The UK officially entered Brexit on 31 January 2020, however aspects such as trade remained as-is for a period. As it currently stands, if a trade deal is not struck with the EU by 31 December 2020, the UK will trade with the EU on World Trade Organisation rules.
One thing this may immediately effect is supply chains for materials. There is considerable cross-border supply chain integration, and the UK construction sector will be vulnerable to tariff and non-tariff barriers that could significantly impact costs. The general consensus we’ve found in the industry is that for right now, it’s imperative to place orders as far in advance as possible once contracts have been entered into. UK firms will want to fix costs with EU manufacturers to safeguard their contract prices.
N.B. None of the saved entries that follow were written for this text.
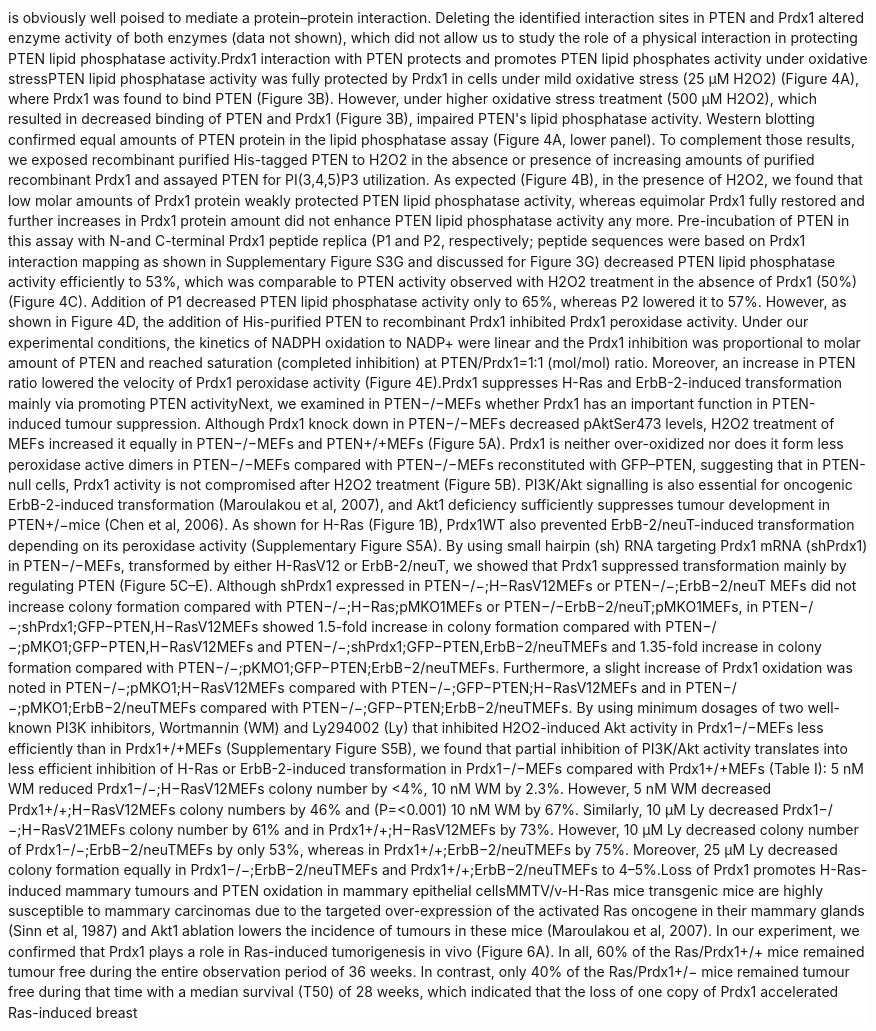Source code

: is obviously well poised to mediate a protein–protein interaction. Deleting the identified interaction sites in PTEN and Prdx1 altered enzyme activity of both enzymes (data not shown), which did not allow us to study the role of a physical interaction in protecting PTEN lipid phosphatase activity.Prdx1 interaction with PTEN protects and promotes PTEN lipid phosphates activity under oxidative stressPTEN lipid phosphatase activity was fully protected by Prdx1 in cells under mild oxidative stress (25 μM H2O2) (Figure 4A), where Prdx1 was found to bind PTEN (Figure 3B). However, under higher oxidative stress treatment (500 μM H2O2), which resulted in decreased binding of PTEN and Prdx1 (Figure 3B), impaired PTEN's lipid phosphatase activity. Western blotting confirmed equal amounts of PTEN protein in the lipid phosphatase assay (Figure 4A, lower panel). To complement those results, we exposed recombinant purified His-tagged PTEN to H2O2 in the absence or presence of increasing amounts of purified recombinant Prdx1 and assayed PTEN for PI(3,4,5)P3 utilization. As expected (Figure 4B), in the presence of H2O2, we found that low molar amounts of Prdx1 protein weakly protected PTEN lipid phosphatase activity, whereas equimolar Prdx1 fully restored and further increases in Prdx1 protein amount did not enhance PTEN lipid phosphatase activity any more. Pre-incubation of PTEN in this assay with N-and C-terminal Prdx1 peptide replica (P1 and P2, respectively; peptide sequences were based on Prdx1 interaction mapping as shown in Supplementary Figure S3G and discussed for Figure 3G) decreased PTEN lipid phosphatase activity efficiently to 53%, which was comparable to PTEN activity observed with H2O2 treatment in the absence of Prdx1 (50%) (Figure 4C). Addition of P1 decreased PTEN lipid phosphatase activity only to 65%, whereas P2 lowered it to 57%. However, as shown in Figure 4D, the addition of His-purified PTEN to recombinant Prdx1 inhibited Prdx1 peroxidase activity. Under our experimental conditions, the kinetics of NADPH oxidation to NADP+ were linear and the Prdx1 inhibition was proportional to molar amount of PTEN and reached saturation (completed inhibition) at PTEN/Prdx1=1:1 (mol/mol) ratio. Moreover, an increase in PTEN ratio lowered the velocity of Prdx1 peroxidase activity (Figure 4E).Prdx1 suppresses H-Ras and ErbB-2-induced transformation mainly via promoting PTEN activityNext, we examined in PTEN−/−MEFs whether Prdx1 has an important function in PTEN-induced tumour suppression. Although Prdx1 knock down in PTEN−/−MEFs decreased pAktSer473 levels, H2O2 treatment of MEFs increased it equally in PTEN−/−MEFs and PTEN+/+MEFs (Figure 5A). Prdx1 is neither over-oxidized nor does it form less peroxidase active dimers in PTEN−/−MEFs compared with PTEN−/−MEFs reconstituted with GFP–PTEN, suggesting that in PTEN-null cells, Prdx1 activity is not compromised after H2O2 treatment (Figure 5B). PI3K/Akt signalling is also essential for oncogenic ErbB-2-induced transformation (Maroulakou et al, 2007), and Akt1 deficiency sufficiently suppresses tumour development in PTEN+/−mice (Chen et al, 2006). As shown for H-Ras (Figure 1B), Prdx1WT also prevented ErbB-2/neuT-induced transformation depending on its peroxidase activity (Supplementary Figure S5A). By using small hairpin (sh) RNA targeting Prdx1 mRNA (shPrdx1) in PTEN−/−MEFs, transformed by either H-RasV12 or ErbB-2/neuT, we showed that Prdx1 suppressed transformation mainly by regulating PTEN (Figure 5C–E). Although shPrdx1 expressed in PTEN−/−;H−RasV12MEFs or PTEN−/−;ErbB−2/neuT MEFs did not increase colony formation compared with PTEN−/−;H−Ras;pMKO1MEFs or PTEN−/−ErbB−2/neuT;pMKO1MEFs, in PTEN−/−;shPrdx1;GFP−PTEN,H−RasV12MEFs showed 1.5-fold increase in colony formation compared with PTEN−/−;pMKO1;GFP−PTEN,H−RasV12MEFs and PTEN−/−;shPrdx1;GFP−PTEN,ErbB−2/neuTMEFs and 1.35-fold increase in colony formation compared with PTEN−/−;pKMO1;GFP−PTEN;ErbB−2/neuTMEFs. Furthermore, a slight increase of Prdx1 oxidation was noted in PTEN−/−;pMKO1;H−RasV12MEFs compared with PTEN−/−;GFP−PTEN;H−RasV12MEFs and in PTEN−/−;pMKO1;ErbB−2/neuTMEFs compared with PTEN−/−;GFP−PTEN;ErbB−2/neuTMEFs. By using minimum dosages of two well-known PI3K inhibitors, Wortmannin (WM) and Ly294002 (Ly) that inhibited H2O2-induced Akt activity in Prdx1−/−MEFs less efficiently than in Prdx1+/+MEFs (Supplementary Figure S5B), we found that partial inhibition of PI3K/Akt activity translates into less efficient inhibition of H-Ras or ErbB-2-induced transformation in Prdx1−/−MEFs compared with Prdx1+/+MEFs (Table I): 5 nM WM reduced Prdx1−/−;H−RasV12MEFs colony number by <4%, 10 nM WM by 2.3%. However, 5 nM WM decreased Prdx1+/+;H−RasV12MEFs colony numbers by 46% and (P=<0.001) 10 nM WM by 67%. Similarly, 10 μM Ly decreased Prdx1−/−;H−RasV21MEFs colony number by 61% and in Prdx1+/+;H−RasV12MEFs by 73%. However, 10 μM Ly decreased colony number of Prdx1−/−;ErbB−2/neuTMEFs by only 53%, whereas in Prdx1+/+;ErbB−2/neuTMEFs by 75%. Moreover, 25 μM Ly decreased colony formation equally in Prdx1−/−;ErbB−2/neuTMEFs and Prdx1+/+;ErbB−2/neuTMEFs to 4–5%.Loss of Prdx1 promotes H-Ras-induced mammary tumours and PTEN oxidation in mammary epithelial cellsMMTV/v-H-Ras mice transgenic mice are highly susceptible to mammary carcinomas due to the targeted over-expression of the activated Ras oncogene in their mammary glands (Sinn et al, 1987) and Akt1 ablation lowers the incidence of tumours in these mice (Maroulakou et al, 2007). In our experiment, we confirmed that Prdx1 plays a role in Ras-induced tumorigenesis in vivo (Figure 6A). In all, 60% of the Ras/Prdx1+/+ mice remained tumour free during the entire observation period of 36 weeks. In contrast, only 40% of the Ras/Prdx1+/− mice remained tumour free during that time with a median survival (T50) of 28 weeks, which indicated that the loss of one copy of Prdx1 accelerated Ras-induced breast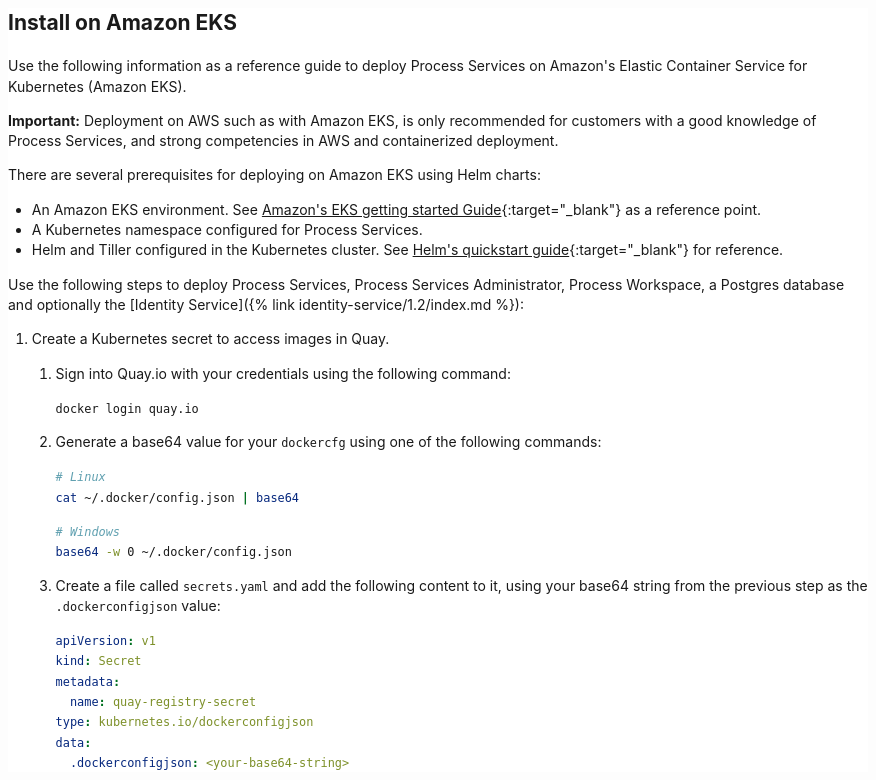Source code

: ## Install on Amazon EKS

Use the following information as a reference guide to deploy Process Services on Amazon's Elastic Container Service for Kubernetes (Amazon EKS).

**Important:** Deployment on AWS such as with Amazon EKS, is only recommended for customers with a good knowledge of Process Services, and strong competencies in AWS and containerized deployment.

There are several prerequisites for deploying on Amazon EKS using Helm charts:

* An Amazon EKS environment. See [Amazon's EKS getting started Guide](https://docs.aws.amazon.com/eks/latest/userguide/getting-started.html){:target="_blank"} as a reference point.
* A Kubernetes namespace configured for Process Services.
* Helm and Tiller configured in the Kubernetes cluster. See [Helm's quickstart guide](https://docs.helm.sh/using_helm/#quickstart-guide){:target="_blank"} for reference.

Use the following steps to deploy Process Services, Process Services Administrator, Process Workspace, a Postgres database and optionally the [Identity Service]({% link identity-service/1.2/index.md %}):

1. Create a Kubernetes secret to access images in Quay.

    1. Sign into Quay.io with your credentials using the following command:

        ```bash
        docker login quay.io
        ```

    2. Generate a base64 value for your `dockercfg` using one of the following commands:

        ```bash
        # Linux
        cat ~/.docker/config.json | base64
        ```

        ```bash
        # Windows
        base64 -w 0 ~/.docker/config.json
        ```

    3. Create a file called `secrets.yaml` and add the following content to it, using your base64 string from the previous step as the `.dockerconfigjson` value:

        ```yaml
        apiVersion: v1
        kind: Secret
        metadata:
          name: quay-registry-secret
        type: kubernetes.io/dockerconfigjson
        data:
          .dockerconfigjson: <your-base64-string>
        ```
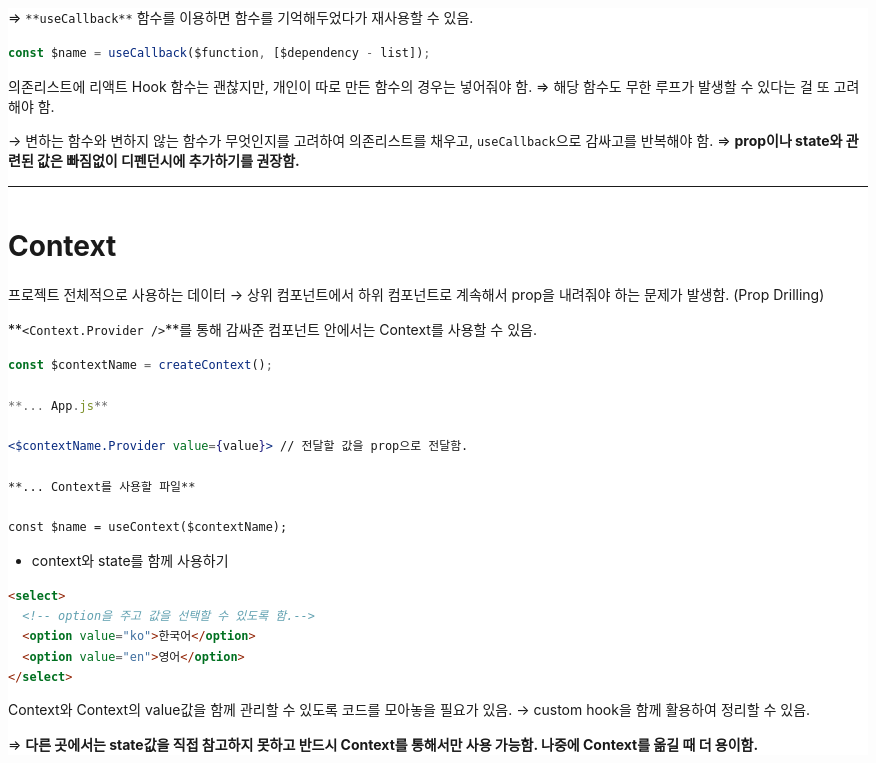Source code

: ⇒ `**useCallback**` 함수를 이용하면 함수를 기억해두었다가 재사용할 수 있음.

```jsx
const $name = useCallback($function, [$dependency - list]);
```

의존리스트에 리액트 Hook 함수는 괜찮지만, 개인이 따로 만든 함수의 경우는 넣어줘야 함. ⇒ 해당 함수도 무한 루프가 발생할 수 있다는 걸 또 고려 해야 함.

→ 변하는 함수와 변하지 않는 함수가 무엇인지를 고려하여 의존리스트를 채우고, `useCallback`으로 감싸고를 반복해야 함. ⇒ **prop이나 state와 관련된 값은 빠짐없이 디펜던시에 추가하기를 권장함.**

---

# Context

프로젝트 전체적으로 사용하는 데이터 → 상위 컴포넌트에서 하위 컴포넌트로 계속해서 prop을 내려줘야 하는 문제가 발생함. (Prop Drilling)

**`<Context.Provider />`**를 통해 감싸준 컴포넌트 안에서는 Context를 사용할 수 있음.

```jsx
const $contextName = createContext();

**... App.js**

<$contextName.Provider value={value}> // 전달할 값을 prop으로 전달함.

**... Context를 사용할 파일**

const $name = useContext($contextName);
```

- context와 state를 함께 사용하기

```html
<select>
  <!-- option을 주고 값을 선택할 수 있도록 함.-->
  <option value="ko">한국어</option>
  <option value="en">영어</option>
</select>
```

Context와 Context의 value값을 함께 관리할 수 있도록 코드를 모아놓을 필요가 있음. → custom hook을 함께 활용하여 정리할 수 있음.

⇒ **다른 곳에서는 state값을 직접 참고하지 못하고 반드시 Context를 통해서만 사용 가능함. 나중에 Context를 옮길 때 더 용이함.**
Yet there have already been reports of a slow-down in construction due to supply issues. While we hope that this may be reversed soon, businesses within the industry should take note. Be very certain of your supply chain heading into 2021 and plan as early as possible to mitigate the effects.
4. Adoption of cloud-based tools and remote working practices
As well as the changes to the workload and contract type, many construction companies are also having to adapt to a new way of working. From being in the office, or onsite, every single day to now working remotely from home.
At Countfire we’ve noticed an uptick in construction companies looking for cloud-based software for roles such as completing takeoff within construction estimating projects. The need for this software is two fold; many construction contractors are tendering for more work to try and keep their books filled. Without software to help automate some of the manual tasks (that also usually require a drawing board setup usually only found in the office) they just can’t complete the number of tenders required to guarantee a minimum amount of work won.
Secondly, cloud-based software allows users to access it remotely, without requiring a heavy on-premise system. Teams will need to be able to work collaboratively, even when they can’t physically be together, and be able to step in where a team mate has left off without hours of back and forth.
Adopting the right type of software will help to improve construction estimates as well as seeing peripheral benefits such as increased sustainability through removing paper-heavy processes and methods of estimating.
As we sign off for 2020, we acknowledge that it has been a difficult year and tip our hats to everyone out there in the industry, working hard to keep it going.
2021 shows promise for the construction industry and while we may have to adopt new working practices and in some cases, even new areas of expertise, we hope individual companies will band together to plan well and help the industry to remain a strong one.